Old Town yani eski şehrin sokaklarında mutlaka dolanacaksınızdır. O yürüyüşte, arnavut kaldırımlarıyla birbirine bağlanan sokakları ve İsviçre mimarisinin güzel evlerini gözlemleyip, göl kenarındaki mahallelere de göz atarsınız mutlaka.. Ayaklarınız yorulduğunda da göl kenarında bir kafeye ilişir dinlenebilirsiniz.

Sanat severlere Siegfried Rosengart'ın şehre kazandırdığı ve sonraları da bilge kızı Angela'nın üzerine daha da fazla anlam katarak yoluna devam ettirdiği müzeyi görmelerini öneririm. Chagall, Monet, Matissse gibi modern resim tarihinin örneklerine göz atmak hoşunuza gidecektir. Wagner'in sanırım bir 6 yılını geçirdiği evini ve piyanosunu da Tribschen semtine uğrayıp görmenizi tavsiye ederim. (Tam adı; Richard Wagner Museum)

The Lion Monument şehrin önemli tarihi değerlerinden biri. Eski bir kumtaşı ocağına oyulmuş bir aslan kabartması kendisi. Daha doğrusu bir anıt ve şehirde çok önemseniyor; zira aslan, Fransız Devrimi sırasında Tuileries Sarayı'ndaki Louis XVI'yı korumaya çalışırken öldürülen İsviçreli muhafızlerı temsilen yapılmış.

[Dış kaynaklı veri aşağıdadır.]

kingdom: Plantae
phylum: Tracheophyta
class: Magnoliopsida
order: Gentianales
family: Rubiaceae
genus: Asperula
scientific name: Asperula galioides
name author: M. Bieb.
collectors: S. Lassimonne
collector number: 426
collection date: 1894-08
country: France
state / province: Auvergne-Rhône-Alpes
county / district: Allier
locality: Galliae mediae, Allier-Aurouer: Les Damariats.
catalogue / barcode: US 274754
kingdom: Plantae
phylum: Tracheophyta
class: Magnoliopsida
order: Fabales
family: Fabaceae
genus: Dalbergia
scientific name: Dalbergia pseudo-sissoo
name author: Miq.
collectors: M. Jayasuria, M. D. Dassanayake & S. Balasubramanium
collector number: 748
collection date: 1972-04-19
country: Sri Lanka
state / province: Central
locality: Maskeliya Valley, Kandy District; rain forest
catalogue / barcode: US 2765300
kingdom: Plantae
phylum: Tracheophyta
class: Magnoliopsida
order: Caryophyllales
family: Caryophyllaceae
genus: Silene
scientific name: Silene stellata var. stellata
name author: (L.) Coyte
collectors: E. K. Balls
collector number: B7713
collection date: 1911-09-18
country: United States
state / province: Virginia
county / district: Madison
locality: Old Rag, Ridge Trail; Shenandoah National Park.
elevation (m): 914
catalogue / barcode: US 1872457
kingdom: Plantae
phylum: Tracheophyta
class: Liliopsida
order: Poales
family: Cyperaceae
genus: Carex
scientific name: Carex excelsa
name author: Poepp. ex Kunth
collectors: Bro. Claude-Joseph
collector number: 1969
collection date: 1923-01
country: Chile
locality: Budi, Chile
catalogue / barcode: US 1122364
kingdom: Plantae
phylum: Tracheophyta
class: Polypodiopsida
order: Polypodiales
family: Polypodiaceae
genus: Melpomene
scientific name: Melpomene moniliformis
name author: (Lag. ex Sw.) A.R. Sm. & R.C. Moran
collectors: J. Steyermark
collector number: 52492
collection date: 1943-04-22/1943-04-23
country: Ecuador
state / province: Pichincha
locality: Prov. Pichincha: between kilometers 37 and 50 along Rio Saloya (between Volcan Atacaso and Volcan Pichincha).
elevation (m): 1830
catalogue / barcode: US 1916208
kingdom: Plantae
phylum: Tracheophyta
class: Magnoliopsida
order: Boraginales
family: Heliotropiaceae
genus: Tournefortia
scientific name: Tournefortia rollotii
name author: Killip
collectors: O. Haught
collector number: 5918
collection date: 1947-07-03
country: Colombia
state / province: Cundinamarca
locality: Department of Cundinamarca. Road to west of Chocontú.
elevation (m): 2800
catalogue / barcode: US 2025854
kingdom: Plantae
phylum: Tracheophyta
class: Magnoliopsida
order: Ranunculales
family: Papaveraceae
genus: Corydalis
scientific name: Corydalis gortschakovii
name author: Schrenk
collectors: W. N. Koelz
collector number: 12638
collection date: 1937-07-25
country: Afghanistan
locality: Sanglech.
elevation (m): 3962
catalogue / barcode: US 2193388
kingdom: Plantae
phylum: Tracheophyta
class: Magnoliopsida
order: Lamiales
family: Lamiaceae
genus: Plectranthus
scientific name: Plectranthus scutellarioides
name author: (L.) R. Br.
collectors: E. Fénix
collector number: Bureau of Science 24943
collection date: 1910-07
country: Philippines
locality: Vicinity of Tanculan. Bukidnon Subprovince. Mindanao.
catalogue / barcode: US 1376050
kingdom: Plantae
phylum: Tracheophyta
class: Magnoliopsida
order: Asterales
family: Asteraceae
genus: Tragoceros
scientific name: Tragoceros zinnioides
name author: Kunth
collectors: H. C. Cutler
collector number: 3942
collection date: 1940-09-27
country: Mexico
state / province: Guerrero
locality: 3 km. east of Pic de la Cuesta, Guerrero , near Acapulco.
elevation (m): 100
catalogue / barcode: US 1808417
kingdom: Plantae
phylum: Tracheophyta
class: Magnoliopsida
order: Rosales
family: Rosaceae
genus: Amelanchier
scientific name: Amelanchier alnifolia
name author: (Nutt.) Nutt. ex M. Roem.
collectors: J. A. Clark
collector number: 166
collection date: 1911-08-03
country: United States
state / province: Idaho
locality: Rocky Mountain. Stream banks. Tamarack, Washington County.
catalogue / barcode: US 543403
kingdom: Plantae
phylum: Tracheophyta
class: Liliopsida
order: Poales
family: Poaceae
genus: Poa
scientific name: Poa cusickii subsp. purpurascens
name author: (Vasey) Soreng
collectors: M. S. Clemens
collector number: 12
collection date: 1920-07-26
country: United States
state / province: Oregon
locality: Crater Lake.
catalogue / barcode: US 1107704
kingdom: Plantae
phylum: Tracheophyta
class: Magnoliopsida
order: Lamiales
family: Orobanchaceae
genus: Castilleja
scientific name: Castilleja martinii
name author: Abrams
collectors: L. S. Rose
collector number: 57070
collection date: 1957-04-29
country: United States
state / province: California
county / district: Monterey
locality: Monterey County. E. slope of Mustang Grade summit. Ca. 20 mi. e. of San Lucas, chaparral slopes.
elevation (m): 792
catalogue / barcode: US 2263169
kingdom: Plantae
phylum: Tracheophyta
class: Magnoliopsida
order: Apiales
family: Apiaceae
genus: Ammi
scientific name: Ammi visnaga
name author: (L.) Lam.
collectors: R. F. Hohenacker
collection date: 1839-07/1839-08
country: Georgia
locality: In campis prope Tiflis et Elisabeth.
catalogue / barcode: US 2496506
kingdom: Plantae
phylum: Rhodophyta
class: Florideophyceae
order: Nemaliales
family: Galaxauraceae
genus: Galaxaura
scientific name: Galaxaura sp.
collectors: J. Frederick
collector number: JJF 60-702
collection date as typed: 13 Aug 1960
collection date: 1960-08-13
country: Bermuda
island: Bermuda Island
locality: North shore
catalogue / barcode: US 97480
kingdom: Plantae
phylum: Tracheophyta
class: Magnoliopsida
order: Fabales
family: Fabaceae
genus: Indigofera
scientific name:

Daha önce bir post hazırladığım Glacier Garden'ı The Lion Monument'a uğramışken ve kendisine pek yaklaşmışken ziyaret etmenizi kesinlikle tavsiye ederim. Biz de bu serüveni Alpcan ile de yaşamayı çok hayal ediyoruz.
Buradan posta ulaşabilirsiniz; Buyrunuz

Hofkirche Lepdegar Kilisesi'ni çok sevdiğimizi hatırlıyorum. Ortaçağ öğeleri yanında, yeniden restore edildiği dönem nedeniyle Rönesans etkileri de okunabiliyordu mimarisinde.. Ziyaretçi defterine de bir not iliştirmiştik sevgiliyle.. Gölün hemen kıyısındaki Jesuit Church'ı da es geçmemenizi tavsiye edebilirim. Göz alıcı bir Barok tarzına sahip bu kilise. İçinde bir keşişe ait olduğu söylenen kıyafetler var ama inanın şu an o keşişe dair bir bilgi kalmamış aklımda..

Mount Pilatus manzara anlamında Luzern'in en popüler noktası diyebiliriz. Muazzam bir Alp ve göl manzarasına sahip bu tepe. Turistik ama mutlaka yapılmalı diye düşünüyorum. 

Gölde yapılacak bir tekne turu ise, ister münferit ister toplu olsun ruhunuza ve görsel hafızanıza harika kareler ekler, eminim... 

Kitap okumak işte böyle bir şey.. Beni aldı ve ne güzel anlara ışınladı bir anda ve bir post yapma isteği uyandırdı..
Size de keyif versin bu şehir dilerim.